Take his chicken katsu, a complex riff on the standard Japanese sandwich.
It begins with chicken marinated in a Thai-apple brine seasoned with the chef’s proprietary blend of herbs. The thigh meat is juicy and tender, matched with a coleslaw salad flavored with coriander and yuzu kosho and finished with an orange miso glaze that manages to tie everything together with an umami citrus kiss.
The finishing touch: thick slices of homemade shokupan, a soft and sweet Japanese-style milk bread Delgado perfected in his home kitchen.
A brisket katsu uses coffee-marinated meat, flavored with a blend of secret seasonings, and smoked for ten hours. Thick slabs are cut to order, accompanied by guava and guajillo jelly, caramelized onions, and mushrooms.

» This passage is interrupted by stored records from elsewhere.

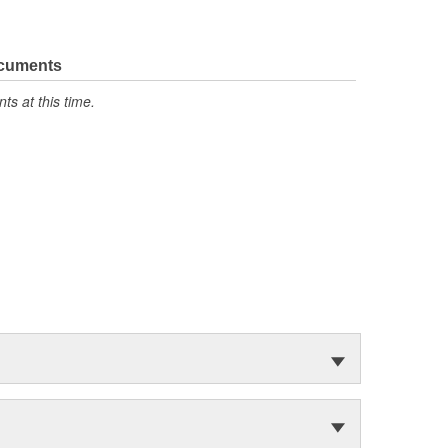
ocuments
s at this time.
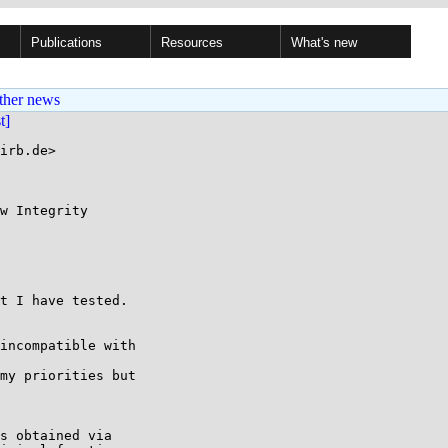
Publications
Resources
What's new
ther news
st]
irb.de>

w Integrity

t I have tested.

incompatible with 

my priorities but 

s obtained via 
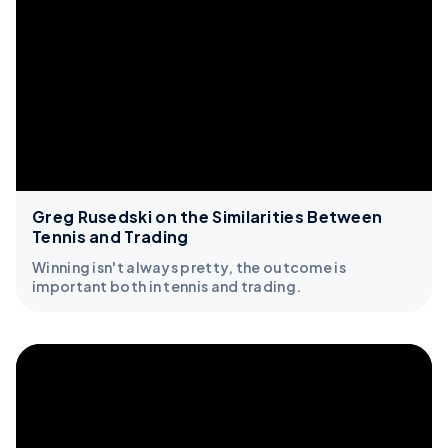
Greg Rusedski on the Similarities Between
Tennis and Trading
Winning isn't always pretty, the outcome is
important both in tennis and trading.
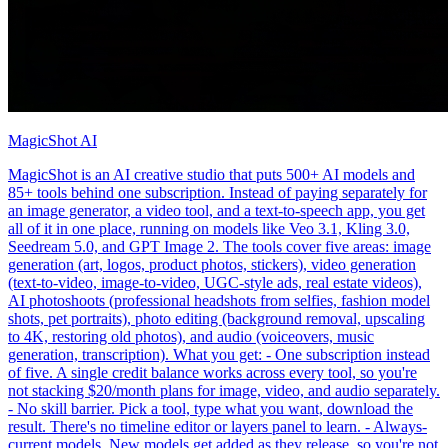
MagicShot AI
MagicShot is an AI creative studio that puts 500+ AI models and
85+ tools behind one subscription. Instead of paying separately for
an image generator, a video tool, and a text-to-speech app, you get
all of it in one place, running on models like Veo 3.1, Kling 3.0,
Seedream 5.0, and GPT Image 2. The tools cover five areas: image
generation (art, logos, product photos, stickers), video generation
(text-to-video, image-to-video, UGC-style ads, real estate videos),
AI photoshoots (professional headshots from selfies, fashion model
shots, pet portraits), photo editing (background removal, upscaling
to 4K, restoring old photos), and audio (voiceovers, music
generation, transcription). What you get: - One subscription instead
of five. A single credit balance works across every tool, so you're
not stacking $20/month plans for image, video, and audio separately.
- No skill barrier. Pick a tool, type what you want, download the
result. There's no timeline editor or layers panel to learn. - Always-
current models. New models get added as they release, so you're not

Although the menu focuses on Delgado’s take on katsu-style sandwiches, the chef’s creative riffs also include a cold egg salad, a classic approach prepared with chives, masago, furikake, and nori — but with an egg that’s first marinated in soy and mirin.
There’s also mashed potato puffs, a side Delgado chose to appeal to both children and adults. Not quite mashed potatoes, not quite fries, his potato puffs fall somewhere in between — bite-sized globes of creamy, whipped potato encased in a thin, crisp shell, accompanied with a truffle-infused, white-cheddar sauce, and topped with homemade furikake seasoning.
Don’t miss Delgado’s monthly special, recently in the form of a Peruvian turkey butifarra, a riff on a classic Catalan-style sausage. The turkey is marinated and roasted in different herbs, including cilantro, mint, basil, and chives. It’s served with a Peruvian Creole salad that marries sweet potato purée with a sake, black garlic, and anticucho-spiked sauce.
Moving forward, the plan is to use the pop-up as a way to create a growing roster of flavors and ongoing chef collaborations, Delgado shares.
Of course, having a standalone location and a book is also part of the plan.
“[It’s] a small, simple space where people can go to eat or pick up their sandoches every day,” sums up Delgado. “The idea for Sandoches was born not only to have creative sandwiches but also to develop a recipe book where we bring together all the flavors that we have developed together with our friends in the industry.”